Here you can create an endpoint which can be a Cloud Service, App Service, App Service Slot or the Public IP address of something else. That something else, could be hosted in Azure but it also could be anywhere else out on the Internet. When selecting App Services all of those in your Azure Subscription are displayed. Notice that when adding your subsequent endpoints, the UI will continue to display all App Services even the ones already wired up to endpoints, but you will receive a validation error if you attempt create a duplicate.

To achieve an even distribution the weight parameter should be the same for all endpoints. Weight can be any integer between 1 – 100 so whilst configuring each endpoint’s weight to 1 will work it, might be better in production situations to use values that are more intuitive such as (50, 50) or (30, 30, 40).

That gives you a basic Traffic Manager setup. At this point you can access your site on a *.trafficmanager.net address and the endpoint will be selected via the routing method.  In the case of a failure of one of the regions your service will still be operating albeit with reduced capacity. You could combine this setting with elastic scaling rules in your App Service which would increase the size of the farm in the event of a failure to compensate for this.
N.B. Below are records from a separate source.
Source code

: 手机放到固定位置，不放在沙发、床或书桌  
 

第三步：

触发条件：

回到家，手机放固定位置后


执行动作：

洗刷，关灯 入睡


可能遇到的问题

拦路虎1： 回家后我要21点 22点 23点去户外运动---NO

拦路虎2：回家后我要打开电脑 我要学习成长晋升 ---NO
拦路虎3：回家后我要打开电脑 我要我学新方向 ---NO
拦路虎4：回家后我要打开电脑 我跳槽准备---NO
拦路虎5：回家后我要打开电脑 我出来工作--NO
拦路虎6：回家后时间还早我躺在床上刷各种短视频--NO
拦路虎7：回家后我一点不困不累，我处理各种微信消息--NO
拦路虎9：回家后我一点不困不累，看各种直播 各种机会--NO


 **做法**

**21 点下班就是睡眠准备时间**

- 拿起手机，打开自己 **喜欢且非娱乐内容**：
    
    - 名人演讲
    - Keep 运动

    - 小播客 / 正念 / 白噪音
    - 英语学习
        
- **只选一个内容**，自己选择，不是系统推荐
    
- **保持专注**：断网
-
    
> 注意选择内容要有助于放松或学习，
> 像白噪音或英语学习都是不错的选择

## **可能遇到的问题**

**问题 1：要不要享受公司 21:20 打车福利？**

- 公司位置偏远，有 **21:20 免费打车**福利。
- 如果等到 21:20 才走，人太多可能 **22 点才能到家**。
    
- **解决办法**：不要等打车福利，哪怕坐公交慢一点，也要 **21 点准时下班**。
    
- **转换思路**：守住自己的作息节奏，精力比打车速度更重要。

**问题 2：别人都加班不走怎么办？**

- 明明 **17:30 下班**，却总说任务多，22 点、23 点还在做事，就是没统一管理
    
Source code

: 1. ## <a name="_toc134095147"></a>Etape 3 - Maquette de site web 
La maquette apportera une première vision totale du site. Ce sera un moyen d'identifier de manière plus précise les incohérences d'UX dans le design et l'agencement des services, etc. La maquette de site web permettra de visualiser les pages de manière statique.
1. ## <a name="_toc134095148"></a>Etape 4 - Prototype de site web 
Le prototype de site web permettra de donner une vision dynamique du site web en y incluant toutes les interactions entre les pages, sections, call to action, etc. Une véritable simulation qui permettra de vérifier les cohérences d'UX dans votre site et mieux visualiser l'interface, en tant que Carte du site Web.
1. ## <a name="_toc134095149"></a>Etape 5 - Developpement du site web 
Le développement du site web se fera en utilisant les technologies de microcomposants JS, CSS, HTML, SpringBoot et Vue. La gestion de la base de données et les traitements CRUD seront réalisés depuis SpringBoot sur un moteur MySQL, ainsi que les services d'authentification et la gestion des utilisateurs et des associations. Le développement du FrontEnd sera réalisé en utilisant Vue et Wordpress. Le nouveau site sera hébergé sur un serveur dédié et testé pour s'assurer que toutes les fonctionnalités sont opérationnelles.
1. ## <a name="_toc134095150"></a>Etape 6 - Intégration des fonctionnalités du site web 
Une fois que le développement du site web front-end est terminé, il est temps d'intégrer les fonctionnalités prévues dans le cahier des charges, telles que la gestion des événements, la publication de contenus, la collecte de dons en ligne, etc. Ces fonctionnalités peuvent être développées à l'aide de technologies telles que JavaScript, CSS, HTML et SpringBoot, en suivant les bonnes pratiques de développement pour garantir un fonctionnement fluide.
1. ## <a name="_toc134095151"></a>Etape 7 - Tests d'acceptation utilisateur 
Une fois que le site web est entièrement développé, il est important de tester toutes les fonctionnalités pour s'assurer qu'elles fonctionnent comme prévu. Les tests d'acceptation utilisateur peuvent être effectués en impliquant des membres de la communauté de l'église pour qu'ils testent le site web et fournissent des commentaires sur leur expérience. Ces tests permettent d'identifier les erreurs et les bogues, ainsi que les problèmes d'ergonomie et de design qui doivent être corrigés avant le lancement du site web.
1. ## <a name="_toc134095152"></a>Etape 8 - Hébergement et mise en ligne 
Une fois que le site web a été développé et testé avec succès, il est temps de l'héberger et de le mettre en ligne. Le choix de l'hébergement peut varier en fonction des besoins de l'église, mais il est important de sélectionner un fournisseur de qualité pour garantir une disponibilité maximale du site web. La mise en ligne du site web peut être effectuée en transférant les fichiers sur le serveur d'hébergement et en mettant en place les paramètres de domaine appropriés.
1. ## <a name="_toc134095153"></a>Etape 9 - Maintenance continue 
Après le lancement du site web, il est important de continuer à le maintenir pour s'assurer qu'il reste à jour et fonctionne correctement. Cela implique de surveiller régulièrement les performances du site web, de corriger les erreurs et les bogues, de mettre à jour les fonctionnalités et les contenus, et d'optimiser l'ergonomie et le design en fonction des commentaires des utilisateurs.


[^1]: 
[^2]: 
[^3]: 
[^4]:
Traffic Manager will detect when there is a problem with an App Service either by querying its status e.g., Started, Stopped etc. or via monitoring the site itself. By default, it probes the root of the site on port 80. If it receives a 200 HTTP status all is good. If it gets anything else, that is considered a failure. All services must make available the same endpoint for monitoring, and the Traffic Manager Profile can only be configured to monitor one thing. So, whilst this is suitable for basic situations it is not as sophisticated as the monitoring solution you might expect from a fully featured load balancer.

At this point you have provided a solution that can handle failures within one region. Traffic Manager will direct clients to an alternative. So, we’re done, right?

Not yet… One of the things I often see missing from solutions put in place for DR or business continuity is actually testing what happens when things go wrong. You should test to understand how the solution recovers from failures and to assess potential impact on connected users. With traffic manager profiles, you have a couple of options at your disposal.

1) You can stop the App Service in the Azure Portal
2) You can disable the endpoint from within traffic manager
3) Through configuration or otherwise you can cause the monitored endpoint to simulate a failure.

In each of the situations you need to observe what the impact is on a user connected to the failed endpoints during the switch over. Do they see any errors? Can their session continue once the endpoint is switched or do they need to start again? You should bear in mind that a failure is unlikely but the impact could be big. Therefore, you might inconvenience some users but when looking at the bigger picture you still have a service. And this is why testing switch over is important. You don’t know when a failure might occur but you need to be prepared in case it does.